Work to be completed => Rewrite the text of the records below, replacing "LEER NOTICIA" with "LEER MÁS" everywhere it occurs and leaving everything else unchanged. Leave the pictures out of your answer.
┄┄┄┄┄┄
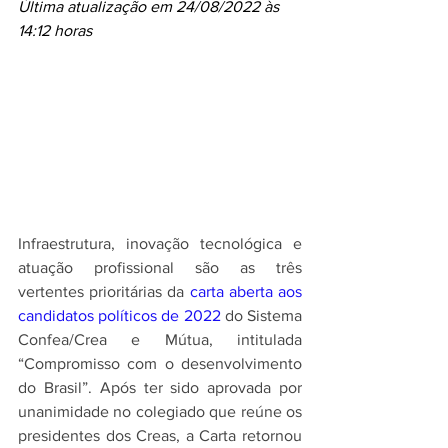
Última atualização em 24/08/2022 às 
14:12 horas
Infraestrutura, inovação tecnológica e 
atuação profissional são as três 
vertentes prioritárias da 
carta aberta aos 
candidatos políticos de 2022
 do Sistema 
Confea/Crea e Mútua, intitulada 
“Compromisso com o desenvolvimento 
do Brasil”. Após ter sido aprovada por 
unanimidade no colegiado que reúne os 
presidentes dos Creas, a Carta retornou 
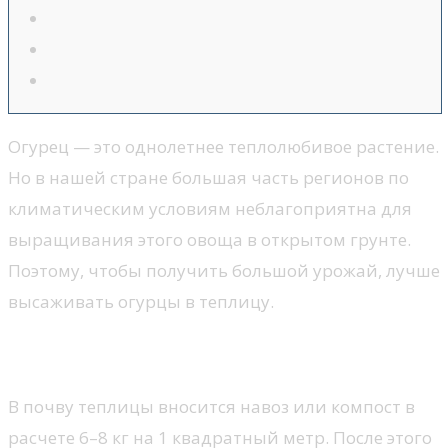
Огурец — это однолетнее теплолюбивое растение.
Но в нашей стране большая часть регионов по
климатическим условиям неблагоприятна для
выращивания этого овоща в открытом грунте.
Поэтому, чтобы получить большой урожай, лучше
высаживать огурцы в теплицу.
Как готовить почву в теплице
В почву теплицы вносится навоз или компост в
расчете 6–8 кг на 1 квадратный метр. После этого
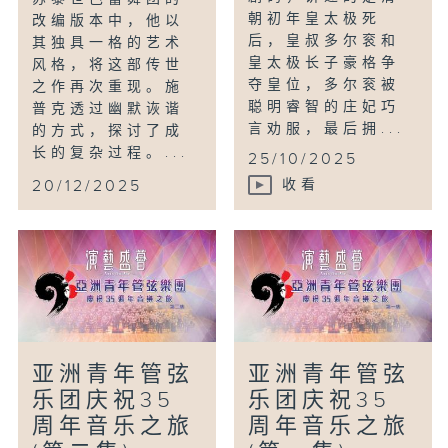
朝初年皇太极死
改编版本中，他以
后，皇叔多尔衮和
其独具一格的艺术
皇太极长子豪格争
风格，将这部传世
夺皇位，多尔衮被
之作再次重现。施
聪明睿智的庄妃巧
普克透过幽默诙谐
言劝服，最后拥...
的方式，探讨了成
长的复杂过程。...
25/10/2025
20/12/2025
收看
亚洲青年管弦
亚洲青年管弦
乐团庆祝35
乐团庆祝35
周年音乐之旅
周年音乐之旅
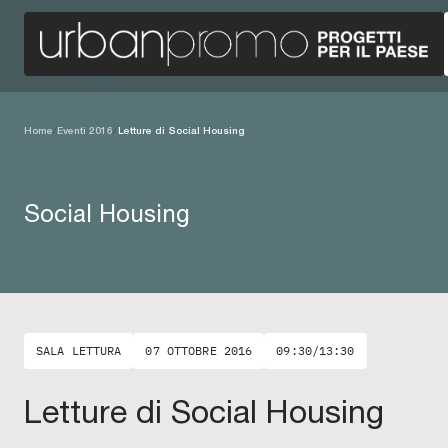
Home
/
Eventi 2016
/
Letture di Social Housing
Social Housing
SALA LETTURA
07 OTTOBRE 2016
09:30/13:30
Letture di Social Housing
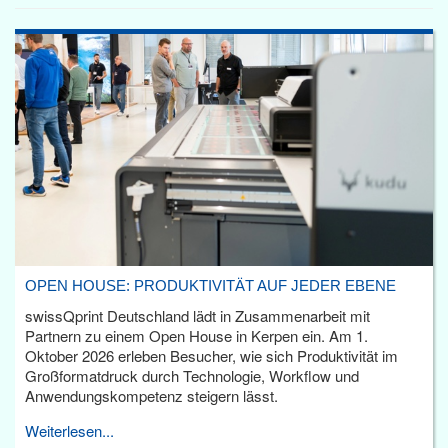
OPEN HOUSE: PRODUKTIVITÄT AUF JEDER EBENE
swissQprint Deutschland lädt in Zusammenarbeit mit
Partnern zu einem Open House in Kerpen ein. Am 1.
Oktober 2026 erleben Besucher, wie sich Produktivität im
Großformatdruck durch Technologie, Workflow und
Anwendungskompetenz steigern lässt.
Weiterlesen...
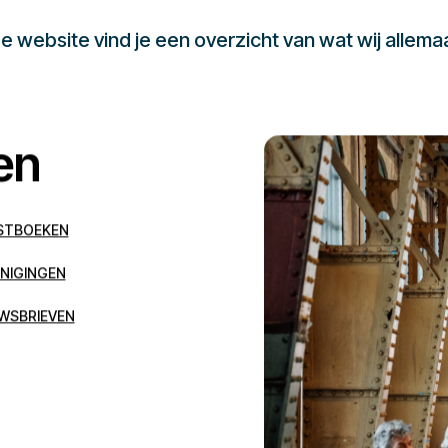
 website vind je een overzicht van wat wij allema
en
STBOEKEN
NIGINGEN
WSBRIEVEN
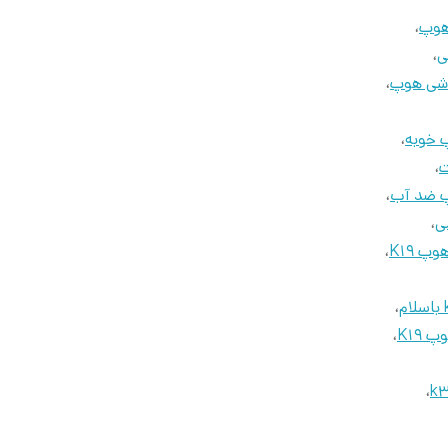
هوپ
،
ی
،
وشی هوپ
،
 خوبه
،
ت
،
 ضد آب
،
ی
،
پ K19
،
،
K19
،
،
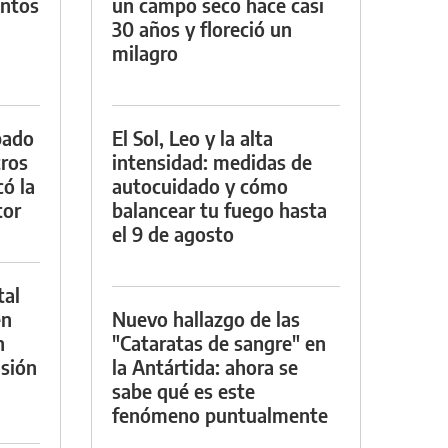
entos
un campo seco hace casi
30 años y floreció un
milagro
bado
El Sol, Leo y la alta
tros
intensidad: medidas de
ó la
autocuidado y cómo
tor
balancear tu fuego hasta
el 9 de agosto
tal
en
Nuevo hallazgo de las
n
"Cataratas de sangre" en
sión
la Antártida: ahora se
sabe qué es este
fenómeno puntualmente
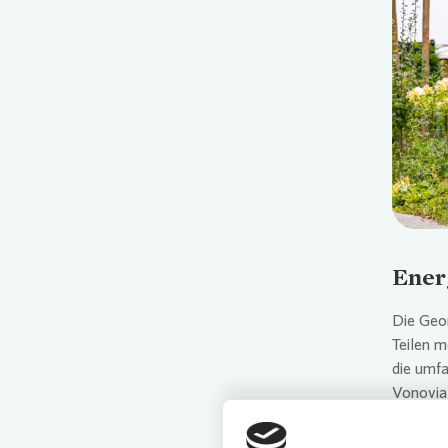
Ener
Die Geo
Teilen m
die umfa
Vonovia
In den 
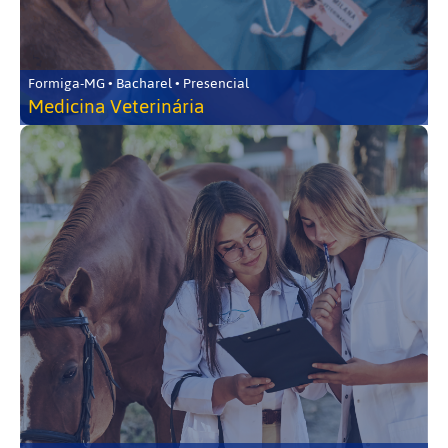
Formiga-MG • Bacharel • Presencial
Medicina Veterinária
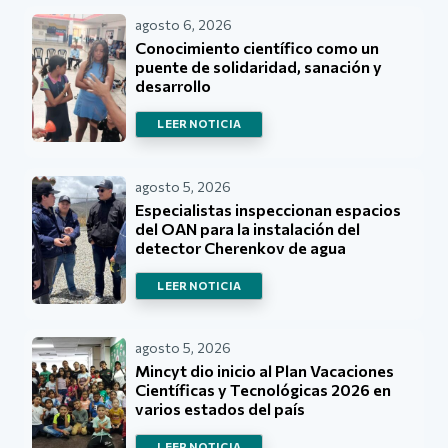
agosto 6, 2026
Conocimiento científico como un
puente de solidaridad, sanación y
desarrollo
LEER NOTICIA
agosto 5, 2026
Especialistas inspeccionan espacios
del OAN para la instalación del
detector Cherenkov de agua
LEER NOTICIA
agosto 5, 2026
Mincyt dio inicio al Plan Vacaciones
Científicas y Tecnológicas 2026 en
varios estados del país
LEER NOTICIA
┄┄┄┄┄┄
The completed task =>
Última atualização em 24/08/2022 às 
14:12 horas
Infraestrutura, inovação tecnológica e 
atuação profissional são as três 
vertentes prioritárias da 
carta aberta aos 
candidatos políticos de 2022
 do Sistema 
Confea/Crea e Mútua, intitulada 
“Compromisso com o desenvolvimento 
do Brasil”. Após ter sido aprovada por 
unanimidade no colegiado que reúne os 
presidentes dos Creas, a Carta retornou 
Огурец — это однолетнее теплолюбивое растение.
Но в нашей стране большая часть регионов по
климатическим условиям неблагоприятна для
выращивания этого овоща в открытом грунте.
Поэтому, чтобы получить большой урожай, лучше
высаживать огурцы в теплицу.
Как готовить почву в теплице
В почву теплицы вносится навоз или компост в
расчете 6–8 кг на 1 квадратный метр. После этого
朝初年皇太极死
改编版本中，他以
后，皇叔多尔衮和
其独具一格的艺术
皇太极长子豪格争
风格，将这部传世
夺皇位，多尔衮被
之作再次重现。施
聪明睿智的庄妃巧
普克透过幽默诙谐
言劝服，最后拥...
的方式，探讨了成
长的复杂过程。...
25/10/2025
20/12/2025
收看
亚洲青年管弦
亚洲青年管弦
乐团庆祝35
乐团庆祝35
周年音乐之旅
周年音乐之旅
Home
/
Eventi 2016
/
Letture di Social Housing
Social Housing
SALA LETTURA
07 OTTOBRE 2016
09:30/13:30
Letture di Social Housing
OPEN HOUSE: PRODUKTIVITÄT AUF JEDER EBENE
swissQprint Deutschland lädt in Zusammenarbeit mit
Partnern zu einem Open House in Kerpen ein. Am 1.
Oktober 2026 erleben Besucher, wie sich Produktivität im
Großformatdruck durch Technologie, Workflow und
Anwendungskompetenz steigern lässt.
Weiterlesen...
 website vind je een overzicht van wat wij allema
en
STBOEKEN
NIGINGEN
WSBRIEVEN
هوپ
،
ی
،
وشی هوپ
،
 خوبه
،
ت
،
 ضد آب
،
ی
،
پ K19
،
،
K19
،
،
entos
un campo seco hace casi
30 años y floreció un
milagro
bado
El Sol, Leo y la alta
tros
intensidad: medidas de
ó la
autocuidado y cómo
tor
balancear tu fuego hasta
el 9 de agosto
tal
en
Nuevo hallazgo de las
n
"Cataratas de sangre" en
sión
la Antártida: ahora se
sabe qué es este
fenómeno puntualmente
Ener
Die Geo
Teilen m
die umfa
Vonovia
In den 
Formiga-MG • Bacharel • Presencial
Medicina Veterinária
agosto 6, 2026
Conocimiento científico como un
puente de solidaridad, sanación y
desarrollo
LEER MÁS
agosto 5, 2026
Especialistas inspeccionan espacios
del OAN para la instalación del
detector Cherenkov de agua
LEER MÁS
agosto 5, 2026
Mincyt dio inicio al Plan Vacaciones
Científicas y Tecnológicas 2026 en
varios estados del país
LEER MÁS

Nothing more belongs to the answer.